Le Carnaval de Québec, qui se déroulait du 7 au 16 février, est le carnaval d’hiver le plus important et le plus vieux au monde. Il attire environ un demi-million de visiteurs par année. Le Carnaval a des impacts sur les commerces québécois comme celui de François Blais qui est propriétaire du Bistro B, un restaurant situé sur l’avenue Cartier. M. Blais, en tant que restaurateur, n’est pas « fan » du Carnaval car l’événement est loin d’être bénéfique pour son établissement.

Le Carnaval de Québec est considéré comme une attraction touristique profitable pour tous. Les dépenses faramineuses que peut entraîner le temps des Fêtes se font sentir en début d’année. En effet, le mois de janvier n’est pas un mois profitable pour les restaurants, les hôtels, les magasins et autres. Février subirait le même sort si ce n’était du Carnaval qui attire de nombreux clients.

Certains semblent croire que tous les commerces de la ville de Québec sont dans le même bateau, mais ce n’est pas le cas. M. Blais est catégorique à ce sujet : « Non, le Carnaval ne m’amène pas de business. On est juste une rue à l’extérieur du circuit touristique. » Il ajoute que non seulement le Carnaval ne lui amène pas plus de clients, mais lui en prend. L’avenue Cartier est juste assez proche des festivités hivernales pour que la circulation et le manque de stationnements découragent les clients de s’y rendre, et juste un peu trop loin pour que les gens considèrent le Bistro B comme option de restaurant pré ou post-Carnaval.

De plus, M. Blais souligne l’importance mineure du tourisme pour son commerce. Il précise que le tourisme fait à peine 10 % des ventes annuelles du Bistro B. Dans les faits, les locaux et les habitués sont sa clientèle cible.

Souper de Saint-Valentin ruiné

M. Blais n’aime pas particulièrement le fait que la parade du Carnaval tombe souvent la fin de semaine du 14 février ou, certaines années, le jour même. M. Blais explique que son restaurant n’est pas un restaurant familial, ce qui ne l’aide pas avec la foule des festivaliers. Cependant, il performe spécialement bien avec les couples à la Saint-Valentin. La parade du Bonhomme Carnaval nuit donc régulièrement à ses ventes du mois de février.

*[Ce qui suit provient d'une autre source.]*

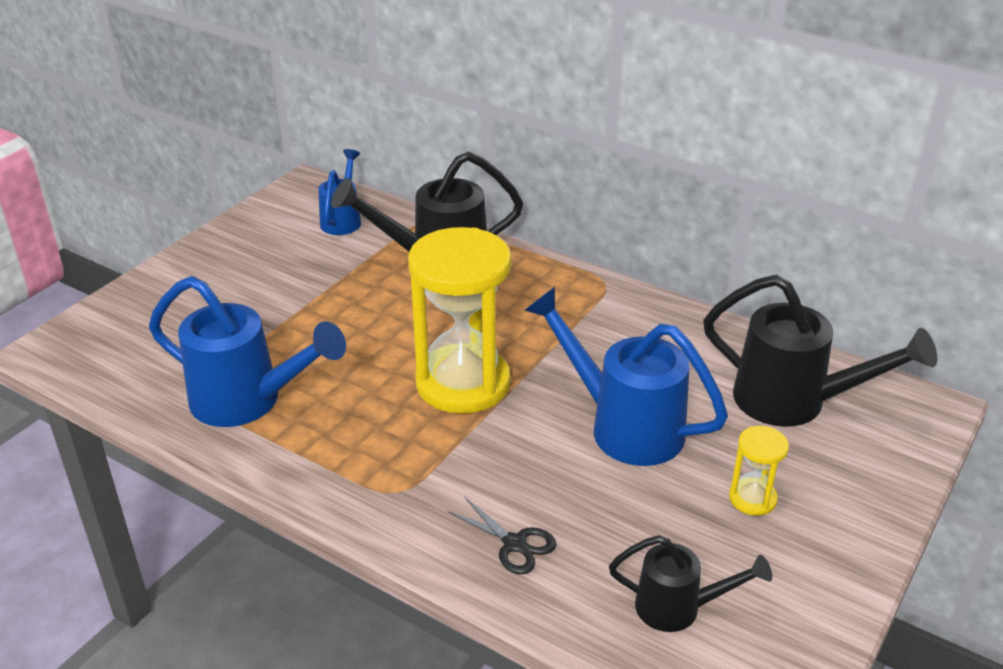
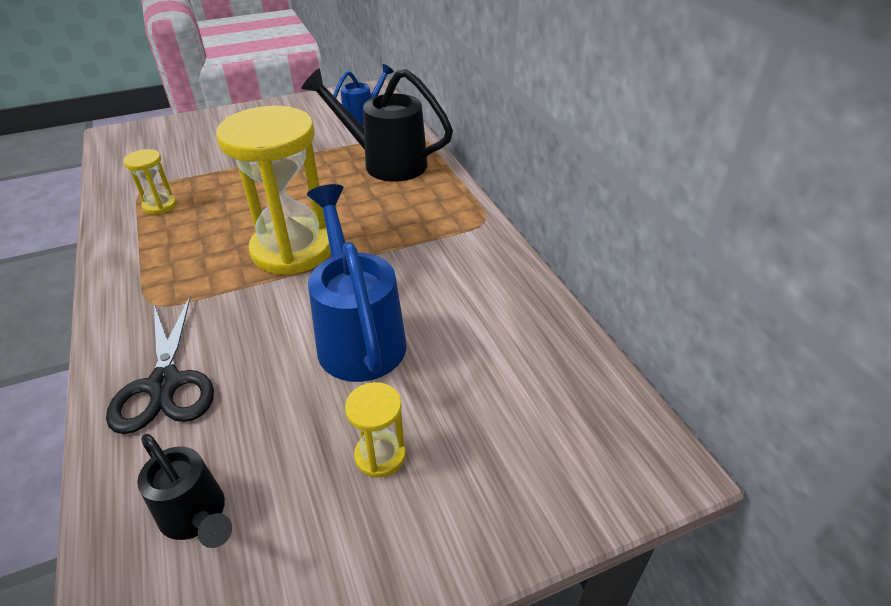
camera: 35 degrees right, 5 degrees up
blue watering can [149,276,346,427] -> yellow hourglass [123,149,177,214]
black scissors [447,497,556,574] -> black scissors [106,297,214,434], size x1.69
black watering can [703,275,937,427] -> none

M. Blais était auparavant chef au restaurant « Le Panache » de l’Auberge Saint-Antoine situé sur la rue Saint-Antoine à quelques minutes des festivités du Carnaval. Il avoue que lorsqu’il y travaillait, le Carnaval de Québec avait des retombées économiques positives pour le restaurant. La situation géographique des commerces québécois joue donc selon lui un rôle déterminant dans leur rentabilité lors du Carnaval de Québec.